## Problem details
Take every line from the listing below that includes "Standards" and copy it.

## Given records

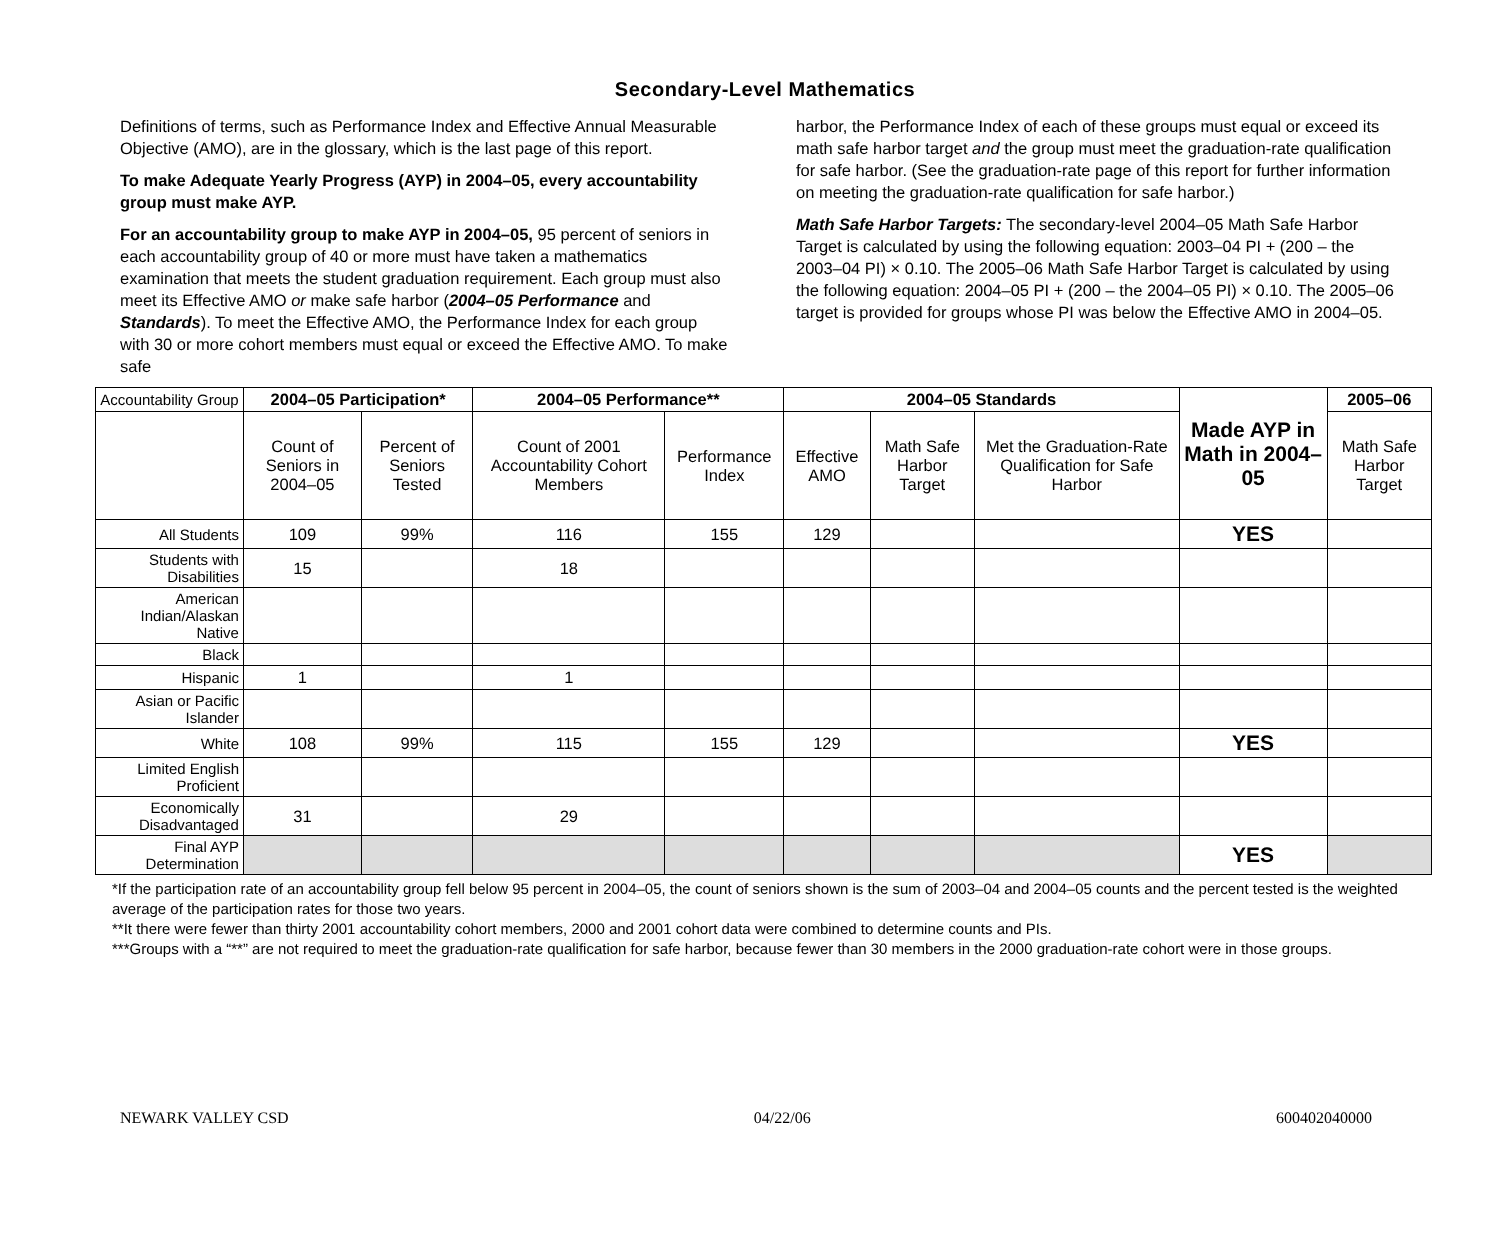Secondary-Level Mathematics
Definitions of terms, such as Performance Index and Effective Annual Measurable Objective (AMO), are in the glossary, which is the last page of this report.
To make Adequate Yearly Progress (AYP) in 2004–05, every accountability group must make AYP.
For an accountability group to make AYP in 2004–05, 95 percent of seniors in each accountability group of 40 or more must have taken a mathematics examination that meets the student graduation requirement. Each group must also meet its Effective AMO or make safe harbor (2004–05 Performance and Standards). To meet the Effective AMO, the Performance Index for each group with 30 or more cohort members must equal or exceed the Effective AMO. To make safe
harbor, the Performance Index of each of these groups must equal or exceed its math safe harbor target and the group must meet the graduation-rate qualification for safe harbor. (See the graduation-rate page of this report for further information on meeting the graduation-rate qualification for safe harbor.)
Math Safe Harbor Targets: The secondary-level 2004–05 Math Safe Harbor Target is calculated by using the following equation: 2003–04 PI + (200 – the 2003–04 PI) × 0.10. The 2005–06 Math Safe Harbor Target is calculated by using the following equation: 2004–05 PI + (200 – the 2004–05 PI) × 0.10. The 2005–06 target is provided for groups whose PI was below the Effective AMO in 2004–05.
| Accountability Group | 2004–05 Participation* | | 2004–05 Performance** | | 2004–05 Standards | | | Made AYP in Math in 2004–05 | 2005–06 |
| --- | --- | --- | --- | --- | --- | --- | --- | --- | --- |
| | Count of Seniors in 2004–05 | Percent of Seniors Tested | Count of 2001 Accountability Cohort Members | Performance Index | Effective AMO | Math Safe Harbor Target | Met the Graduation-Rate Qualification for Safe Harbor | | Math Safe Harbor Target |
| All Students | 109 | 99% | 116 | 155 | 129 | | | YES | |
| Students with Disabilities | 15 | | 18 | | | | | | |
| American Indian/Alaskan Native | | | | | | | | | |
| Black | | | | | | | | | |
| Hispanic | 1 | | 1 | | | | | | |
| Asian or Pacific Islander | | | | | | | | | |
| White | 108 | 99% | 115 | 155 | 129 | | | YES | |
| Limited English Proficient | | | | | | | | | |
| Economically Disadvantaged | 31 | | 29 | | | | | | |
| Final AYP Determination | | | | | | | | YES | |
*If the participation rate of an accountability group fell below 95 percent in 2004–05, the count of seniors shown is the sum of 2003–04 and 2004–05 counts and the percent tested is the weighted average of the participation rates for those two years.
**It there were fewer than thirty 2001 accountability cohort members, 2000 and 2001 cohort data were combined to determine counts and PIs.
***Groups with a “**” are not required to meet the graduation-rate qualification for safe harbor, because fewer than 30 members in the 2000 graduation-rate cohort were in those groups.
NEWARK VALLEY CSD 04/22/06 600402040000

## The answer
For an accountability group to make AYP in 2004–05, 95 percent of seniors in each accountability group of 40 or more must have taken a mathematics examination that meets the student graduation requirement. Each group must also meet its Effective AMO or make safe harbor (2004–05 Performance and Standards). To meet the Effective AMO, the Performance Index for each group with 30 or more cohort members must equal or exceed the Effective AMO. To make safe
| Accountability Group | 2004–05 Participation* | | 2004–05 Performance** | | 2004–05 Standards | | | Made AYP in Math in 2004–05 | 2005–06 |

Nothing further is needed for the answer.